> **Work instructions**:
Each entry is to be retyped exactly as it appears, and each image is to be dropped.

> **Data provided**:
+-------+

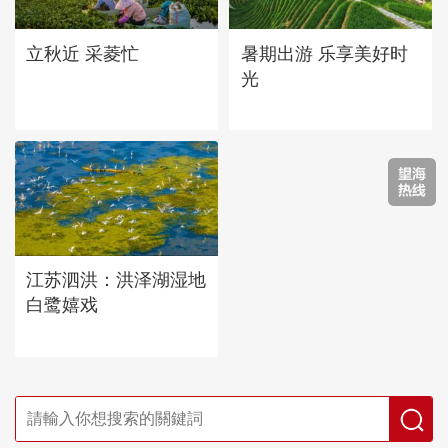
立秋近 采菱忙
暑期出游 乐享美好时
光
江苏泗洪：洪泽湖湿地
白鹭嬉戏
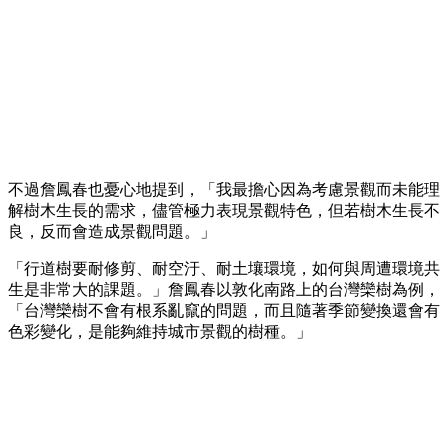
不過詹鳳春也憂心地提到，「我最擔心因為考慮景觀而未能理
解樹木生長的需求，儘管極力表現景觀特色，但若樹木生長不
良，反而會造成景觀問題。」
「行道樹要耐修剪、耐空汙、耐土壤環境，如何與周遭環境共
生是非常大的課題。」詹鳳春以敦化南路上的台灣欒樹為例，
「台灣欒樹不會有根系亂竄的問題，而且隨著季節變換還會有
色彩變化，是能夠維持城市景觀的樹種。」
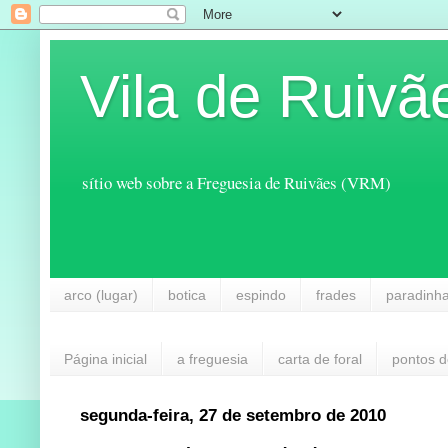
Vila de Ruivã
sítio web sobre a Freguesia de Ruivães (VRM)
arco (lugar)
botica
espindo
frades
paradinh
Página inicial
a freguesia
carta de foral
pontos d
segunda-feira, 27 de setembro de 2010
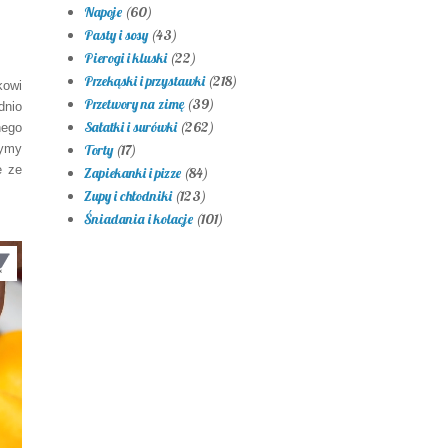
Napoje
(60)
Pasty i sosy
(43)
Pierogi i kluski
(22)
Przekąski i przystawki
(218)
kowi
Przetwory na zimę
(39)
dnio
Sałatki i surówki
(262)
nego
żymy
Torty
(17)
e ze
Zapiekanki i pizze
(84)
.
Zupy i chłodniki
(123)
Śniadania i kolacje
(101)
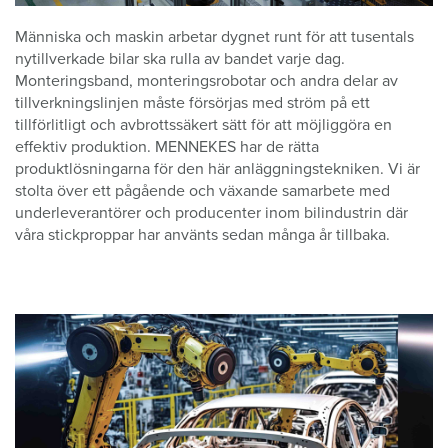
Människa och maskin arbetar dygnet runt för att tusentals
nytillverkade bilar ska rulla av bandet varje dag.
Monteringsband, monteringsrobotar och andra delar av
tillverkningslinjen måste försörjas med ström på ett
tillförlitligt och avbrottssäkert sätt för att möjliggöra en
effektiv produktion. MENNEKES har de rätta
produktlösningarna för den här anläggningstekniken. Vi är
stolta över ett pågående och växande samarbete med
underleverantörer och producenter inom bilindustrin där
våra stickproppar har använts sedan många år tillbaka.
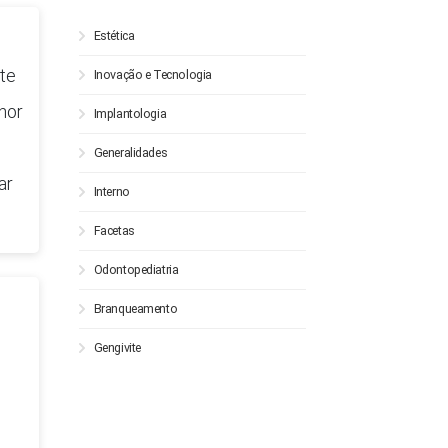
Estética
te
Inovação e Tecnologia
hor
Implantologia
Generalidades
ar
Interno
Facetas
Odontopediatria
Branqueamento
Gengivite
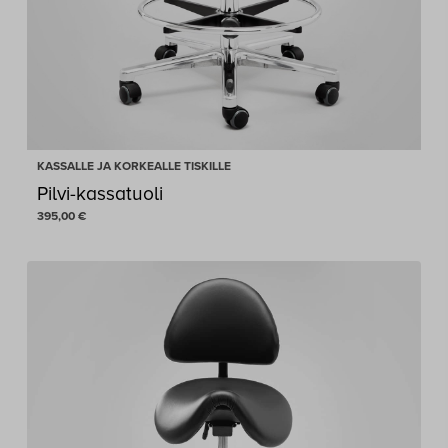
KASSALLE JA KORKEALLE TISKILLE
Pilvi-kassatuoli
395,00
€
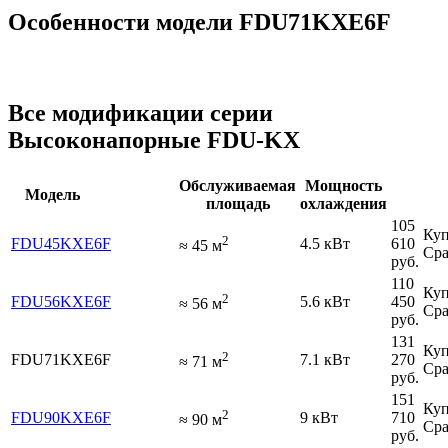
Особенности модели FDU71KXE6F
Все модификации серии
Высоконапорные FDU-KX
Обслуживаемая
Мощность
Модель
площадь
охлаждения
105
Куп
2
FDU45KXE6F
4.5 кВт
610
≈
45
м
Сра
руб.
110
Куп
2
FDU56KXE6F
5.6 кВт
450
≈
56
м
Сра
руб.
131
Куп
2
FDU71KXE6F
7.1 кВт
270
≈
71
м
Сра
руб.
151
Куп
2
FDU90KXE6F
9 кВт
710
≈
90
м
Сра
руб.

+-------+

> **Solution**:
立秋近 采菱忙
暑期出游 乐享美好时
光
江苏泗洪：洪泽湖湿地
白鹭嬉戏
不過詹鳳春也憂心地提到，「我最擔心因為考慮景觀而未能理
解樹木生長的需求，儘管極力表現景觀特色，但若樹木生長不
良，反而會造成景觀問題。」
「行道樹要耐修剪、耐空汙、耐土壤環境，如何與周遭環境共
生是非常大的課題。」詹鳳春以敦化南路上的台灣欒樹為例，
「台灣欒樹不會有根系亂竄的問題，而且隨著季節變換還會有
色彩變化，是能夠維持城市景觀的樹種。」
Vila de Ruivã
sítio web sobre a Freguesia de Ruivães (VRM)
arco (lugar)
botica
espindo
frades
paradinh
Página inicial
a freguesia
carta de foral
pontos d
segunda-feira, 27 de setembro de 2010
Napoje
(60)
Pasty i sosy
(43)
Pierogi i kluski
(22)
Przekąski i przystawki
(218)
kowi
Przetwory na zimę
(39)
dnio
Sałatki i surówki
(262)
nego
żymy
Torty
(17)
e ze
Zapiekanki i pizze
(84)
.
Zupy i chłodniki
(123)
Śniadania i kolacje
(101)
Människa och maskin arbetar dygnet runt för att tusentals
nytillverkade bilar ska rulla av bandet varje dag.
Monteringsband, monteringsrobotar och andra delar av
tillverkningslinjen måste försörjas med ström på ett
tillförlitligt och avbrottssäkert sätt för att möjliggöra en
effektiv produktion. MENNEKES har de rätta
produktlösningarna för den här anläggningstekniken. Vi är
stolta över ett pågående och växande samarbete med
underleverantörer och producenter inom bilindustrin där
våra stickproppar har använts sedan många år tillbaka.
Estética
te
Inovação e Tecnologia
hor
Implantologia
Generalidades
ar
Interno
Facetas
Odontopediatria
Branqueamento
Gengivite
KASSALLE JA KORKEALLE TISKILLE
Pilvi-kassatuoli
395,00
€
Особенности модели FDU71KXE6F
Все модификации серии
Высоконапорные FDU-KX
Обслуживаемая
Мощность
Модель
площадь
охлаждения
105
Куп
2
FDU45KXE6F
4.5 кВт
610
≈
45
м
Сра
руб.
110
Куп
2
FDU56KXE6F
5.6 кВт
450
≈
56
м
Сра
руб.
131
Куп
2
FDU71KXE6F
7.1 кВт
270
≈
71
м
Сра
руб.
151
Куп
2
FDU90KXE6F
9 кВт
710
≈
90
м
Сра
руб.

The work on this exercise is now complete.